Exercise directions
Quote exactly the lines running from the line with "valore intrinseco commerciale" to the end of the entries, including both, and nothing else.

Supplied records
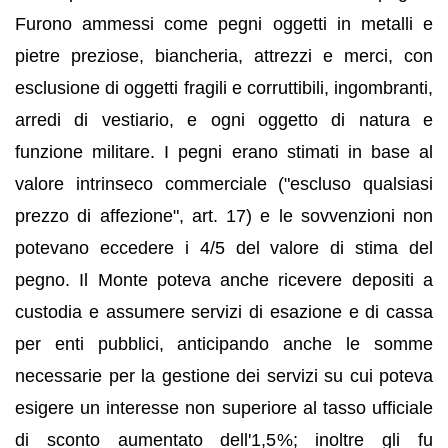
Furono ammessi come pegni oggetti in metalli e
pietre preziose, biancheria, attrezzi e merci, con
esclusione di oggetti fragili e corruttibili, ingombranti,
arredi di vestiario, e ogni oggetto di natura e
funzione militare. I pegni erano stimati in base al
valore intrinseco commerciale ("escluso qualsiasi
prezzo di affezione", art. 17) e le sovvenzioni non
potevano eccedere i 4/5 del valore di stima del
pegno. Il Monte poteva anche ricevere depositi a
custodia e assumere servizi di esazione e di cassa
per enti pubblici, anticipando anche le somme
necessarie per la gestione dei servizi su cui poteva
esigere un interesse non superiore al tasso ufficiale
di sconto aumentato dell'1,5%; inoltre gli fu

Response
valore intrinseco commerciale ("escluso qualsiasi
prezzo di affezione", art. 17) e le sovvenzioni non
potevano eccedere i 4/5 del valore di stima del
pegno. Il Monte poteva anche ricevere depositi a
custodia e assumere servizi di esazione e di cassa
per enti pubblici, anticipando anche le somme
necessarie per la gestione dei servizi su cui poteva
esigere un interesse non superiore al tasso ufficiale
di sconto aumentato dell'1,5%; inoltre gli fu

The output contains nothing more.